***** RECORDED INFORMATION *****
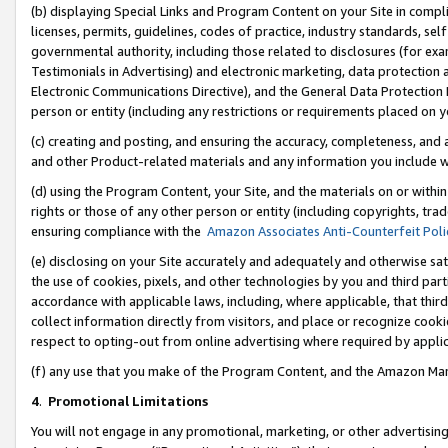
(b) displaying Special Links and Program Content on your Site in compl
licenses, permits, guidelines, codes of practice, industry standards, se
governmental authority, including those related to disclosures (for ex
Testimonials in Advertising) and electronic marketing, data protection 
Electronic Communications Directive), and the General Data Protecti
person or entity (including any restrictions or requirements placed on y
(c) creating and posting, and ensuring the accuracy, completeness, and 
and other Product-related materials and any information you include wi
(d) using the Program Content, your Site, and the materials on or within
rights or those of any other person or entity (including copyrights, trad
ensuring compliance with the
Amazon Associates Anti-Counterfeit Poli
(e) disclosing on your Site accurately and adequately and otherwise sat
the use of cookies, pixels, and other technologies by you and third part
accordance with applicable laws, including, where applicable, that thir
collect information directly from visitors, and place or recognize cooki
respect to opting-out from online advertising where required by appli
(f) any use that you make of the Program Content, and the Amazon Mar
4
.
Promotional Limitations
You will not engage in any promotional, marketing, or other advertising a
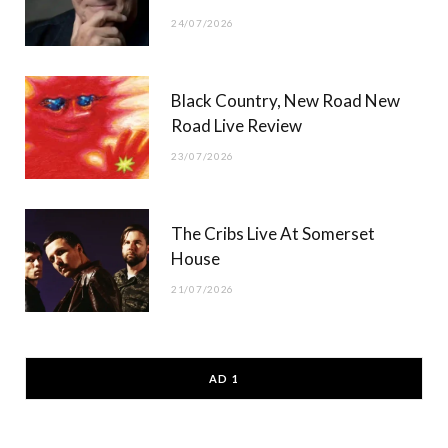
24/07/2026
Black Country, New Road New
Road Live Review
23/07/2026
The Cribs Live At Somerset
House
21/07/2026
AD 1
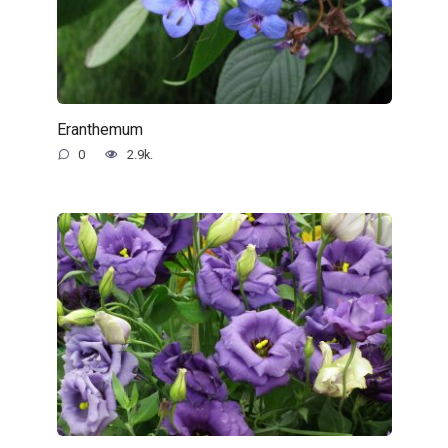
Eranthemum
0
2.9k.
*****
_WORK REQUIRED:_ Leave out the pictures and repeat exactly the lines from the one containing "The Cribs Live At Somerset" through the last line of the entries.

_TASK ANSWER:_
The Cribs Live At Somerset
House
21/07/2026
AD 1
Eranthemum
0
2.9k.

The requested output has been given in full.